● REQUIRED WORK
1. In the mailing-list exchange about the socket-creation filter, what use case does the writer name as their own?
2. Continue the mailing-list exchange about the socket-creation filter from the point where it stops.

● DOCUMENT EXTRACT

That's what I've been trying to convey all along.

> theory -- I'm not proposing implementing these until there's demand)
> have:
>
> net.socket_create_filter = "none": no filter
> net.socket_create_filter = "bpf:baadf00d": bpf filter

i'm assuming 'baadf00d' is bpf program fd expressed a text string?
and kernel needs to parse above? will you allow capital and lower
case for 'bpf:' ? and mixed case too? spaces and tabs allowed or not?
can program fd expressed as decimal or hex or both?
how do you return the error? as a text string for user space
to parse?

> net.socket_create_filter = "iptables:foobar": some iptables thingy
> net.socket_create_filter = "nft:blahblahblah": some nft thingy

iptables/nft are not applicable to 'bpf_socket_create' which
looks into:
struct bpf_sock {
__u32 bound_dev_if;
__u32 family;
__u32 type;
__u32 protocol;
};
so don't fit as an example.

> net.socket_create_filter = "disallow": no sockets created period
> net.socket_create_filter = "address_family_list:1,2,3": allow AF 1, 2, and 3

so you're proposing to add a bunch of hard coded logic to the kernel.
First to parse such text into some sort of syntax tree or list/set
and then have hard coded logic specifically for these two use cases?
While above two can be implemented as trivial bpf programs already?!
That goes 180% degree vs bpf philosophy. bpf is about moving
the specific code out of the kernel and keeping kernel generic that
it can solve as many use cases as possible by being programmable.

> See? This API is not bpf-specific. It's an API for filtering. The

no. I don't see it. BPF_CGROUP_INET_SOCK_CREATE is very much bpf specific
and we just discussed it to the last the detail.

> Can you explain your use case more clearly?
...
> What exactly isn't sensible about using cgroup_bpf for containers?

my use case is close to zero overhead application network monitoring.

> >> > As you're pointing out, in case of security, we probably
> >> > want to preserve original bpf program that should always be
> >> > run first and only after it returned 'ok' (we'd need to define
> >> > what 'ok' means in secruity context) run program attached to sub-hierarchy.
> >>
> >> It's already defined AFAICT. 1 means okay. 0 means not okay.
> >
> > sorry that doesn't make any sense. For seccomp we have a set of
> > ranges that mean different things. Here you're proposing to
> > hastily assign 1 and 0 ? How is that extensible?
> > We need to carefully think through what should be the semantics
> > of attaching multiple programs, consider performance implications,
> > return codes and so on.

● DATA SECTION
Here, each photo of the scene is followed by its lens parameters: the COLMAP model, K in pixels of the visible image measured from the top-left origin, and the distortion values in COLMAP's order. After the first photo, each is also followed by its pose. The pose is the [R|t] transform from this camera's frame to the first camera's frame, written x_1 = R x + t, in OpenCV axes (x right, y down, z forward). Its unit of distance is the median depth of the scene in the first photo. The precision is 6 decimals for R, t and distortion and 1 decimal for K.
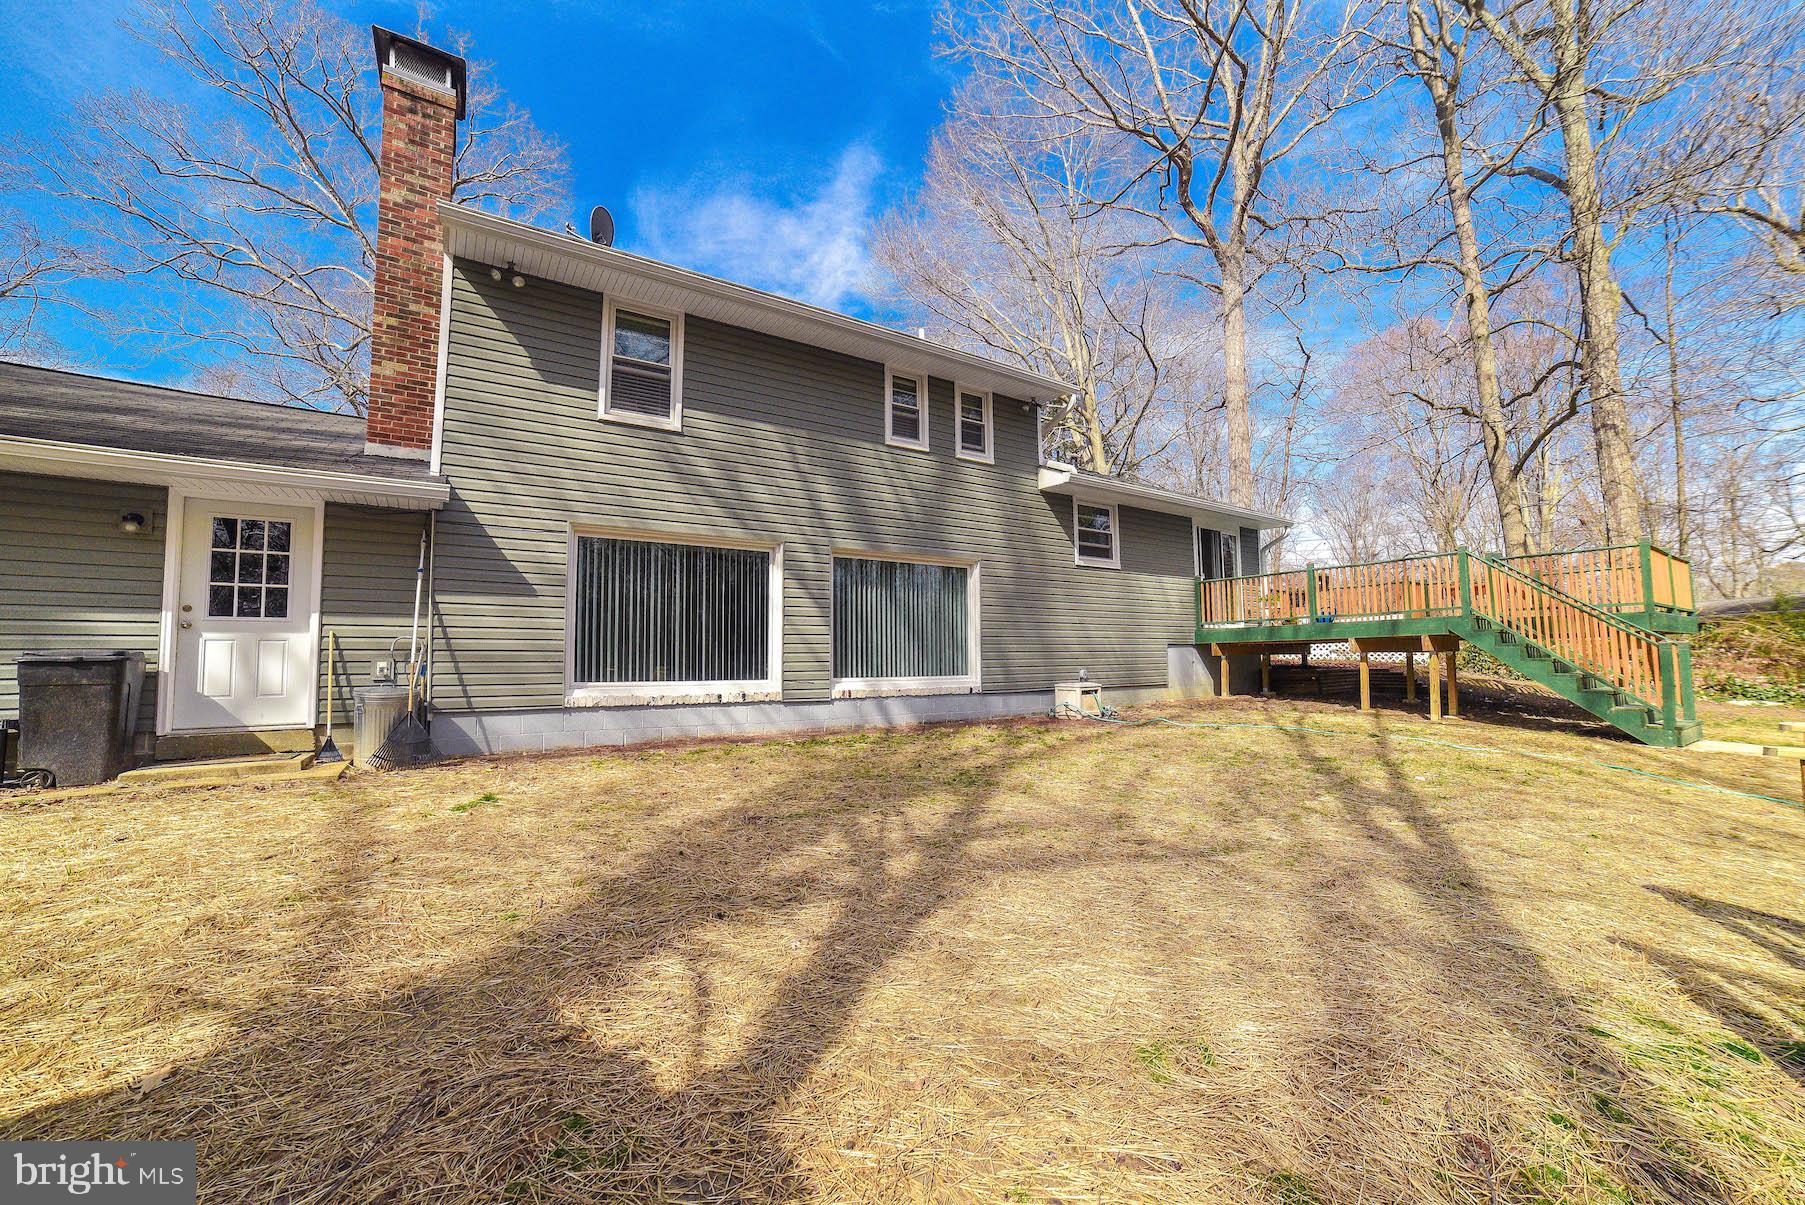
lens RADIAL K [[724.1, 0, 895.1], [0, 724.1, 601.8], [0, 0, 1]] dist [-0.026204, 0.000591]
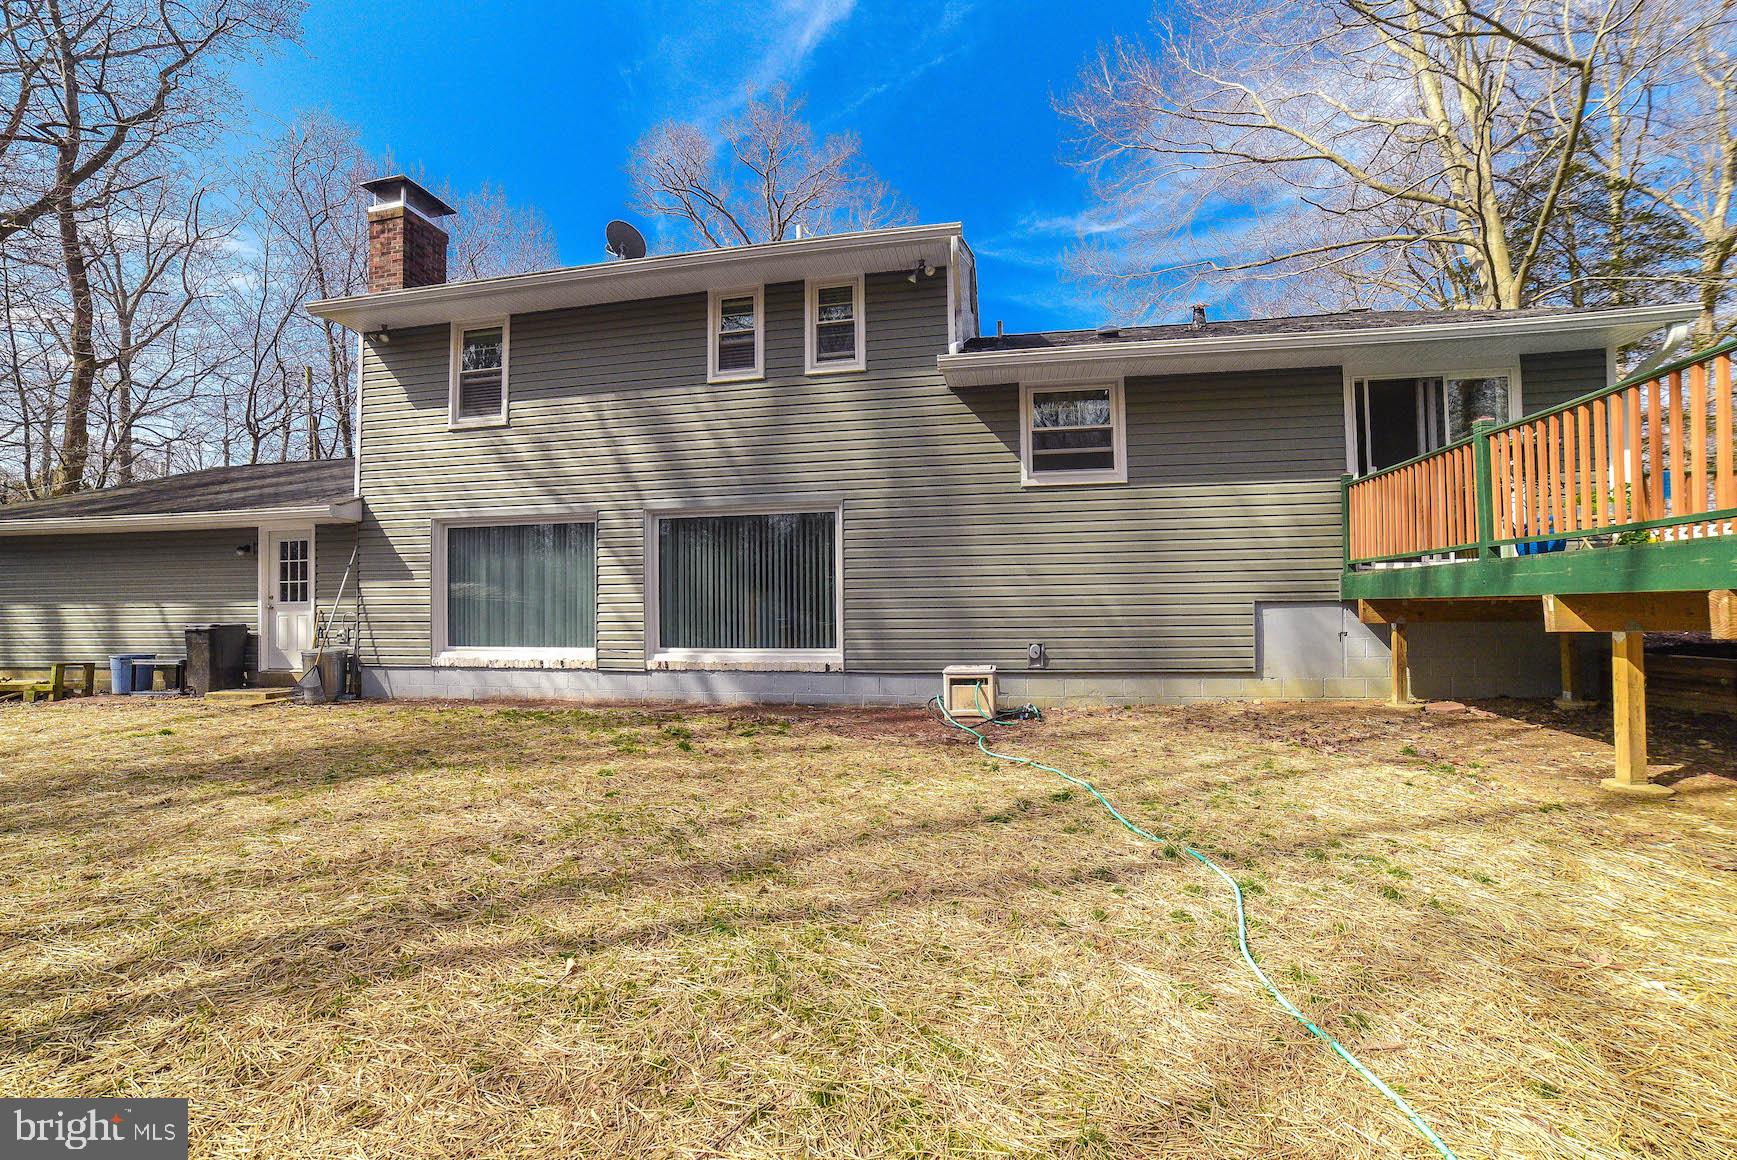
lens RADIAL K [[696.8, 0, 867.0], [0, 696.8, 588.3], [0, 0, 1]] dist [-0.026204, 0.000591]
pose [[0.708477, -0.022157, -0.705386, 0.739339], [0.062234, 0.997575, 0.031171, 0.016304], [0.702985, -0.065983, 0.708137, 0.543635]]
==
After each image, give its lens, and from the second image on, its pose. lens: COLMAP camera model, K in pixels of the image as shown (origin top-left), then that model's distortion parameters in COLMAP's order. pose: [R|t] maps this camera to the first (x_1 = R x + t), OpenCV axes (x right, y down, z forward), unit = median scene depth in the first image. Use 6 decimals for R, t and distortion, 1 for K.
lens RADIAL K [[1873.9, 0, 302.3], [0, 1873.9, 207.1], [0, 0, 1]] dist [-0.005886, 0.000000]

● ANSWERS FOR EACH ITEM
1. Close to zero overhead application network monitoring.

2.
>
> You already assigned it. The return value of the bpf program, loaded
> in Linus' tree today, tells the kernel whether to accept or reject.

yes. that's what the program tells the hook.
I'm saying that whenever we have a link list of the programs
interaction between them may or may not be expressible with 1/0
and I don't want to rush such decision.

> >
> >> > Another alternative is to disallow attaching programs in sub-hierarchy
> >> > if parent has something already attached, but it's not useful
> >> > for general case.
> >> > All of these are possible future extensions.
> >>
> >> I like this last one, but IT'S NOT A POSSIBLE FUTURE EXTENSION. You
> >> have to do it now (or disable the feature for 4.10). This is why I'm
> >> bringing this whole thing up now.
> >
> > We don't have to touch user visible api here, so extensions are fine.
>
> Huh? My example in the original email attaches a program in a
> sub-hierarchy. Are you saying that 4.11 could make that example stop
> working?

No. As was pointed out before only root can load BPF_PROG_TYPE_CGROUP_[SKB|SOCK]
type programs and only root can attach them.
and this root semantics obviously have to be preserved from now on,
but that doesn't mean that non-root combinations have to follow the same.
For example, if for some bizarre reason you want to do
net.socket_create_filter = "disallow": no sockets created period
in the hard coded way without using bpf at all
(I would certainly oppose that as a waste of kernel .text,
but I'm not going to nack it), so you can do whatever semantics you like.
Similarly for bpf+lsm+cgroup. In the next round of Mickael's patches
we'll keep debating the right security model for it.